══ Dataset records
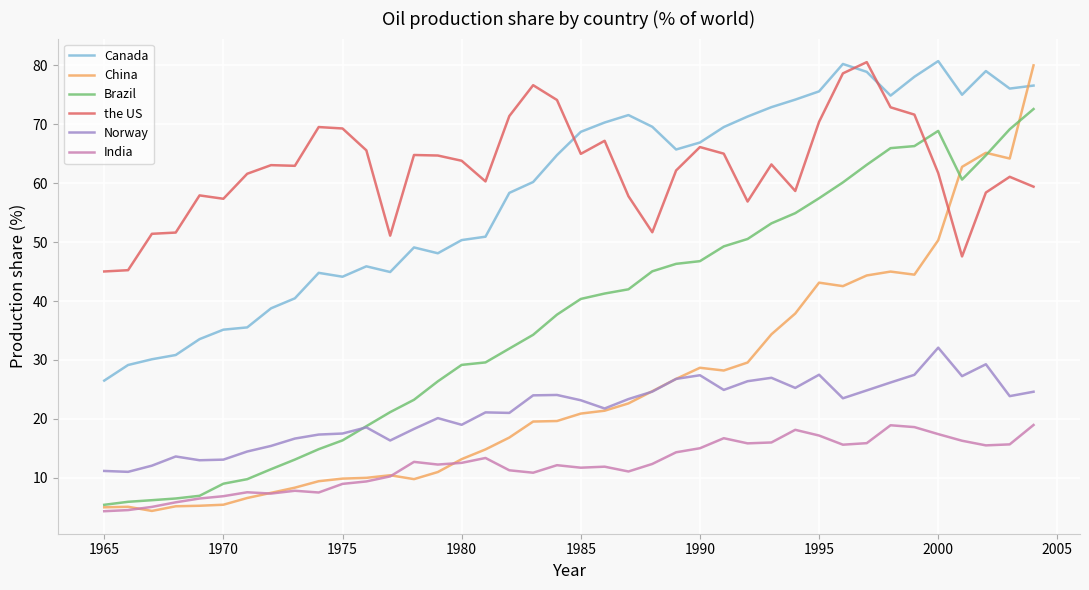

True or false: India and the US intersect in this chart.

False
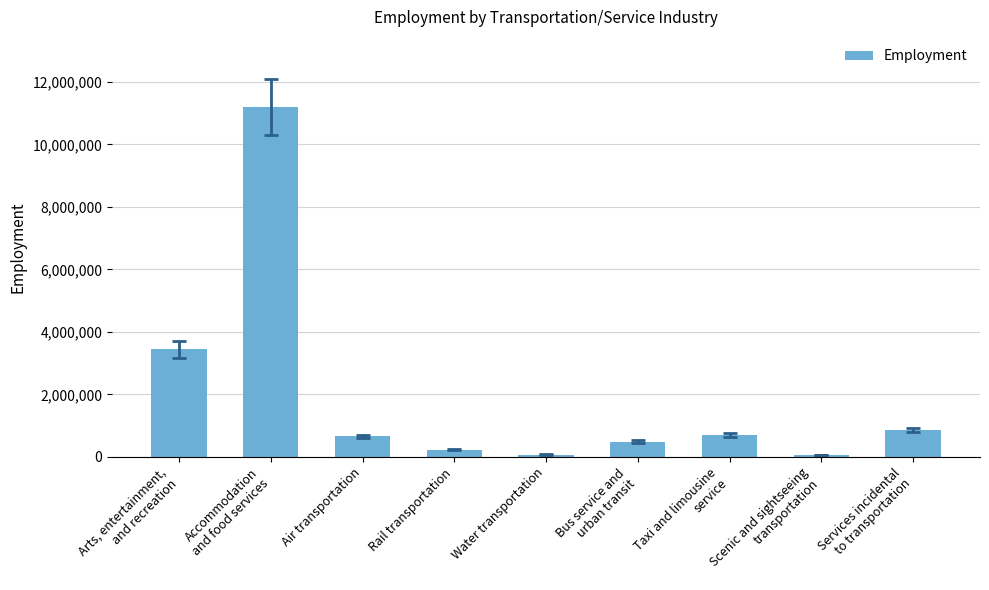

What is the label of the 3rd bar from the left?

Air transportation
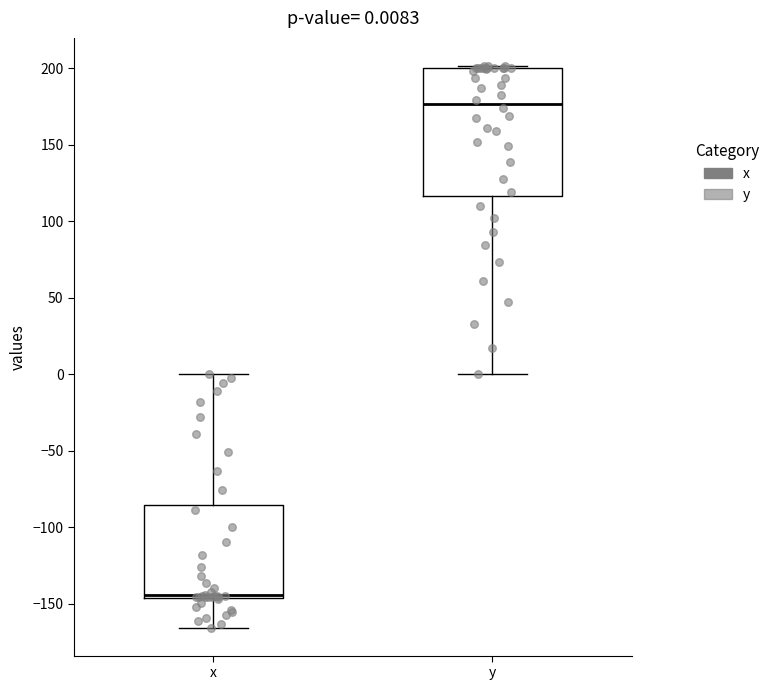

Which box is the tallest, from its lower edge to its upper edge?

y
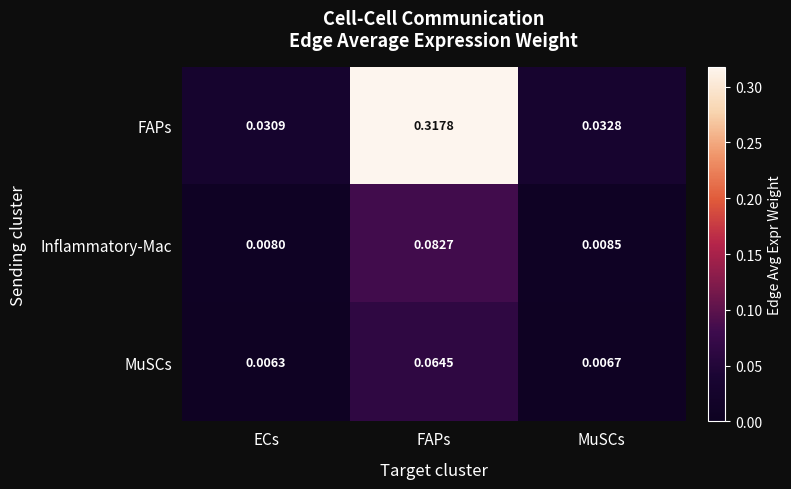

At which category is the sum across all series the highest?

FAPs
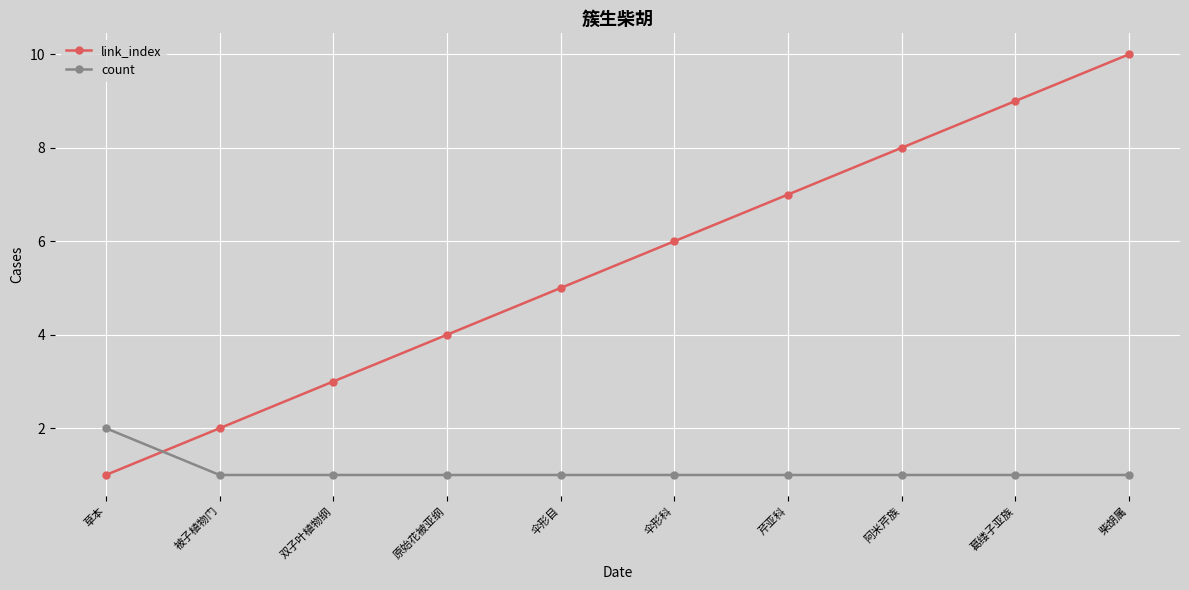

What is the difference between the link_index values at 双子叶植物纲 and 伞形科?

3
════
══ Dataset records
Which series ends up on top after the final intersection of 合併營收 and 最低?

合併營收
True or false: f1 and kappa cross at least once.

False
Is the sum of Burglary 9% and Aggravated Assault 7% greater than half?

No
════
══ Dataset records
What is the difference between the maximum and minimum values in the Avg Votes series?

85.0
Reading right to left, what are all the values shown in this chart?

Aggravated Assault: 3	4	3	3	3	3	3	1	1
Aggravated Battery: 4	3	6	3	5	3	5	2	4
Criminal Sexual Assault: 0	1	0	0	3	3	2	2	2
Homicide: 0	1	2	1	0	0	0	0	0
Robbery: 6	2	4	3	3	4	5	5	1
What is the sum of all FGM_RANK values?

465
════
▶ [Activity]: Show each line in the material above that contains the string "this", matching case exactly.

▶ [The answer]:
True or false: India and the US intersect in this chart.
Reading right to left, what are all the values shown in this chart?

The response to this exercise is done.